WASHINGTON (AP) – Bayangkan pembaca dapat menemukan pengobatan murah untuk infeksi serius yang dapat menyembuhkan 90% pasien dalam beberapa hari dan dengan sedikit efek samping.
Ini mungkin tampak seperti obat ajaib, namun pengobatan mutakhir ini sangat sederhana, meski sedikit rumit: menggunakan kotoran orang sehat untuk mengobati infeksi usus yang kebal antibiotik. Sejumlah kecil dokter menggunakan apa yang disebut transplantasi tinja untuk mengobati Clostridium difficile, infeksi usus yang menyebabkan mual, kram dan diare.

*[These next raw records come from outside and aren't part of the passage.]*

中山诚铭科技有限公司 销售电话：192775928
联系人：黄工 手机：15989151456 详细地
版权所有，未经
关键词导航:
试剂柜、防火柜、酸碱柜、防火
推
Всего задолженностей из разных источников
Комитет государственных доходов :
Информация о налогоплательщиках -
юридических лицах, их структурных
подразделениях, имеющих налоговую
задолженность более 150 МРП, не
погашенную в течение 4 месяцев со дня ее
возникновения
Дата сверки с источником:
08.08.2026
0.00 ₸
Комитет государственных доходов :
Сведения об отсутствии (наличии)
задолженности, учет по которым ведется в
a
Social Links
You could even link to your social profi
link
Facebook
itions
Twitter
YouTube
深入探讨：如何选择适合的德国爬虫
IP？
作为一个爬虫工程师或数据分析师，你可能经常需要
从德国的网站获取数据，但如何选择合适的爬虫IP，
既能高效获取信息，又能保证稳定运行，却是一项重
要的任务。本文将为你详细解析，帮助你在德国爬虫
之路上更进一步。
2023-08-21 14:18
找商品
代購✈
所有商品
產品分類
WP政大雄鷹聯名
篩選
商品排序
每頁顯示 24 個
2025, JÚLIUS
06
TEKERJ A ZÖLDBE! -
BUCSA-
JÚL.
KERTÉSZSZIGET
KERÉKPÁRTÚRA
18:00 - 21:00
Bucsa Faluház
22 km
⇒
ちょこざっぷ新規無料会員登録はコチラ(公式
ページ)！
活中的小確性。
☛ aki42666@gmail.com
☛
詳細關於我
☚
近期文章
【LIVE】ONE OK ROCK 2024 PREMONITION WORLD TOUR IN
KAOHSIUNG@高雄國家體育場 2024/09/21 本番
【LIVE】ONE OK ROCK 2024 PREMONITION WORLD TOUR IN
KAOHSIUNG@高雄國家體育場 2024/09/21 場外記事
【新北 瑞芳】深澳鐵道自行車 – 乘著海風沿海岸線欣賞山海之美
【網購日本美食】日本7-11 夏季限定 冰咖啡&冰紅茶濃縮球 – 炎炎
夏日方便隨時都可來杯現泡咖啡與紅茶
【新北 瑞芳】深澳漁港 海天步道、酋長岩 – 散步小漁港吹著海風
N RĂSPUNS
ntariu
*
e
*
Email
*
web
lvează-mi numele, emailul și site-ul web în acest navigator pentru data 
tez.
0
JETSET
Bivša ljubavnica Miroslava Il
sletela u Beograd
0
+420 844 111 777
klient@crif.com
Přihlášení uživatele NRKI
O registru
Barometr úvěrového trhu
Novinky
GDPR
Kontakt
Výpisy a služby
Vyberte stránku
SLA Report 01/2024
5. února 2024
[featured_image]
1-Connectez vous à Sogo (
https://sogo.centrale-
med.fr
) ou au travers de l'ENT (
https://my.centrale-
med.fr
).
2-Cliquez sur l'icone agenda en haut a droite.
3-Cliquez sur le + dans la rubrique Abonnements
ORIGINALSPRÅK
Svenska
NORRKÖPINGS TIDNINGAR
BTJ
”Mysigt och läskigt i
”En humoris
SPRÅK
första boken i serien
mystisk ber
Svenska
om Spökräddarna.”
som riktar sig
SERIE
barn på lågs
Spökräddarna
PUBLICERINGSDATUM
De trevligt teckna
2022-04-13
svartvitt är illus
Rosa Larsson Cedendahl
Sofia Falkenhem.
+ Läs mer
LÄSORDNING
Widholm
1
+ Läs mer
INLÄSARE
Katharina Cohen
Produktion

Di Amerika Serikat saja, penyakit ini menyerang setengah juta orang dan membunuh 15.000 orang setiap tahunnya.
Namun transplantasi tinja menghadirkan tantangan bagi Badan Pengawas Obat dan Makanan (FDA), yang telah memutuskan untuk mengatur pengobatan tersebut seolah-olah itu adalah obat eksperimental. Transplantasi kotoran tidak mematuhi kerangka peraturan badan tersebut. Meskipun regulatornya fleksibel, beberapa kritikus mengatakan kehadiran pemerintah sebagai pengawas saja sudah membuat banyak dokter putus asa. Oleh karena itu, beberapa pasien mengunjungi situs Internet, forum, dan video yang kegunaannya meragukan.

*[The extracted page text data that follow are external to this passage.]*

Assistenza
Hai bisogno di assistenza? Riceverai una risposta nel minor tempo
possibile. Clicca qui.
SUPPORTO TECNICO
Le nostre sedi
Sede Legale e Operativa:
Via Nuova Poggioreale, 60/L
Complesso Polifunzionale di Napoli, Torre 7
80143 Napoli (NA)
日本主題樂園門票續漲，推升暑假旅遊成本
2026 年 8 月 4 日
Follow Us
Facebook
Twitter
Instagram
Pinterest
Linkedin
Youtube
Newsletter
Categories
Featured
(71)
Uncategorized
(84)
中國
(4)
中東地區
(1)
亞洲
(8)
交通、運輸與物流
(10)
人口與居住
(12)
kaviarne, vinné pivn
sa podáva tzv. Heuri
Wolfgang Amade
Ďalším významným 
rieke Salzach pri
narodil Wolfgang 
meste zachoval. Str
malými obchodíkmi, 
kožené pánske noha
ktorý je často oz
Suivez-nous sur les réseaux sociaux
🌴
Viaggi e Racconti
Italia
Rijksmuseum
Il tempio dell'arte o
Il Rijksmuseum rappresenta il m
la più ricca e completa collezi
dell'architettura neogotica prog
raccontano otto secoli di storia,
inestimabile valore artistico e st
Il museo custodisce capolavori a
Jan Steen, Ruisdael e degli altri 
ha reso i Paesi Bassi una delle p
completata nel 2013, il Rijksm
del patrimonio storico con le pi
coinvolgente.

Kebanyakan peneliti mengakui bahwa ketakutan FDA adalah hal yang logis. Bahan feses yang belum diuji dengan benar dapat menyebarkan HIV, hepatitis, serta virus dan parasit lainnya. Selain itu, belum ada penelitian jangka panjang mengenai kemungkinan efek samping.
Pejabat FDA menolak untuk diwawancarai mengenai cerita ini, namun mengatakan dalam sebuah pernyataan tertulis bahwa transplantasi tinja “menunjukkan harapan untuk pengobatan infeksi C. difficile yang belum memberikan respons terhadap terapi lain.”

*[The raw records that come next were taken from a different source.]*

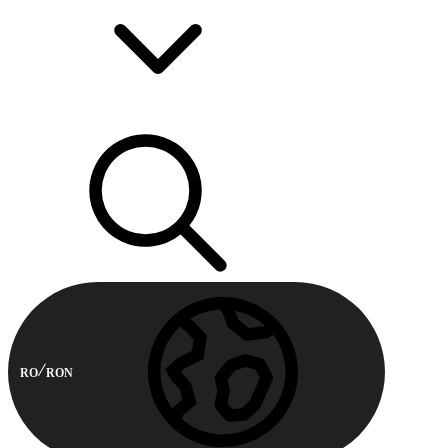
RO
RON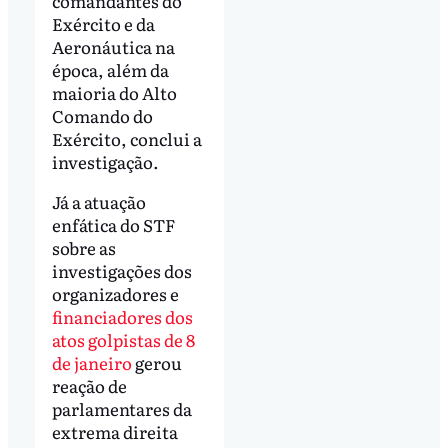
comandantes do
Exército e da
Aeronáutica na
época, além da
maioria do Alto
Comando do
Exército, conclui a
investigação.
Já a atuação
enfática do STF
sobre as
investigações dos
organizadores e
financiadores dos
atos golpistas de 8
de janeiro
gerou
reação de
parlamentares da
extrema direita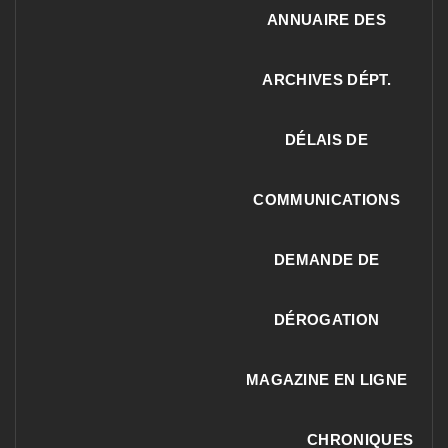
ANNUAIRE DES
ARCHIVES DÉPT.
DÉLAIS DE
COMMUNICATIONS
DEMANDE DE
DÉROGATION
MAGAZINE EN LIGNE
CHRONIQUES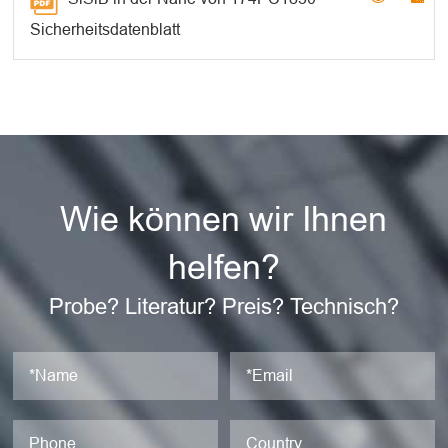
Sicherheitsdatenblatt
Wie können wir Ihnen
helfen?
Probe? Literatur? Preis? Technisch?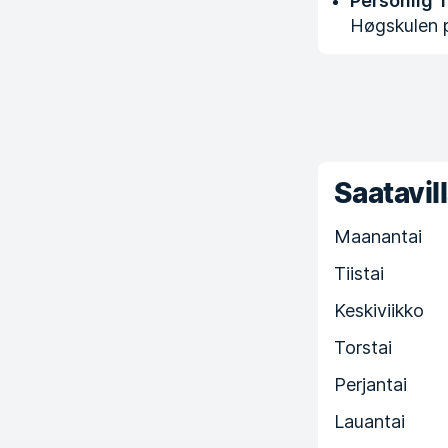
Personlig 
Høgskulen 
Saatavill
Maanantai
Tiistai
Keskiviikko
Torstai
Perjantai
Lauantai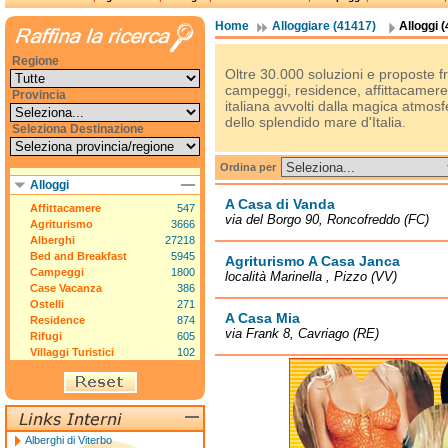
Home
Alloggiare (41417)
Alloggi 
Regione
Oltre 30.000 soluzioni e proposte fra
campeggi, residence, affittacamere, 
Provincia
italiana avvolti dalla magica atmosfe
dello splendido mare d'Italia.
Seleziona Destinazione
Ordina per
Alloggi
A Casa di Vanda
Affittacamere
547
via del Borgo 90, Roncofreddo (FC)
Agriturismo
3666
Alberghi
27218
Bed and Breakfast
5945
Agriturismo A Casa Janca
Campeggi
1800
località Marinella , Pizzo (VV)
Case Vacanza
386
Ostelli
271
A Casa Mia
Residence
874
via Frank 8, Cavriago (RE)
Rifugi
605
Villaggi Turistici
102
Alberghi di Viterbo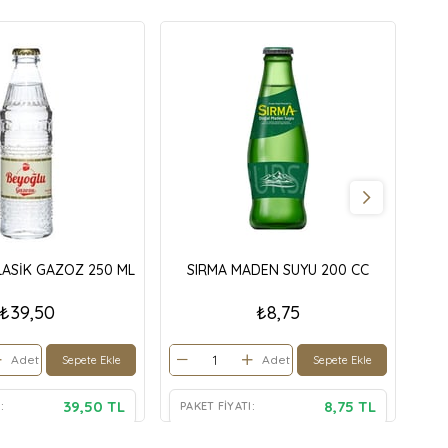
ASİK GAZOZ 250 ML
SIRMA MADEN SUYU 200 CC
BO
₺39,50
₺8,75
Adet
Adet
Sepete Ekle
Sepete Ekle
39,50 TL
8,75 TL
:
PAKET FIYATI:
PA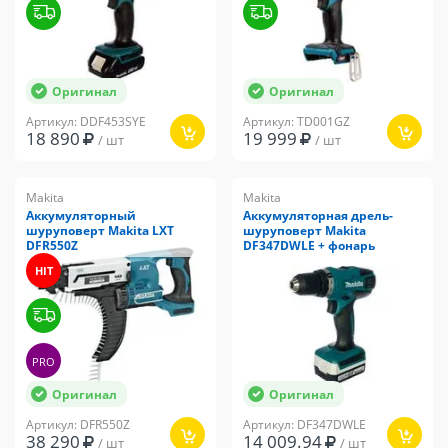
Оригинал
Оригинал
Артикул: DDF453SYE
Артикул: TD001GZ
18 890
19 999
/ шт
/ шт
Makita
Makita
Аккумуляторный
Аккумуляторная дрель-
шуруповерт Makita LXT
шуруповерт Makita
DFR550Z
DF347DWLE + фонарь
HIT
PRO
Оригинал
Оригинал
Артикул: DFR550Z
Артикул: DF347DWLE
38 290
14 009.94
/ шт
/ шт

Kini, karena banyak pasien tidak memberikan respons terhadap antibiotik yang kuat, transplantasi tinja muncul sebagai terapi yang efektif melawan strain C-diff yang resisten. Metode ini berguna karena bakteri sehat dalam tinja donor membantu melawan infeksi.
“Kami sedang melihat sesuatu yang sungguh ajaib,” kata Dr. Lawrence Brandt dari Montefiore Medical Center di New York, yang telah melakukan lebih dari 200 transplantasi tinja.
Perusahaan farmasi besar menghabiskan waktu bertahun-tahun untuk menguji produk sebelum menyerahkannya ke FDA. Transplantasi tinja mengikuti jalur yang berbeda.
Dalam beberapa tahun terakhir, beberapa dokter telah menerbitkan penelitian tentang penggunaan tinja untuk mengobati C-diff. Beberapa melaporkan tingkat kesembuhan hingga 90%. Pada bulan Januari 2013, New England Journal of Medicine menerbitkan penelitian pertama yang menunjukkan bahwa transplantasi tinja lebih efektif daripada antibiotik dalam mengobati C-diff yang berulang.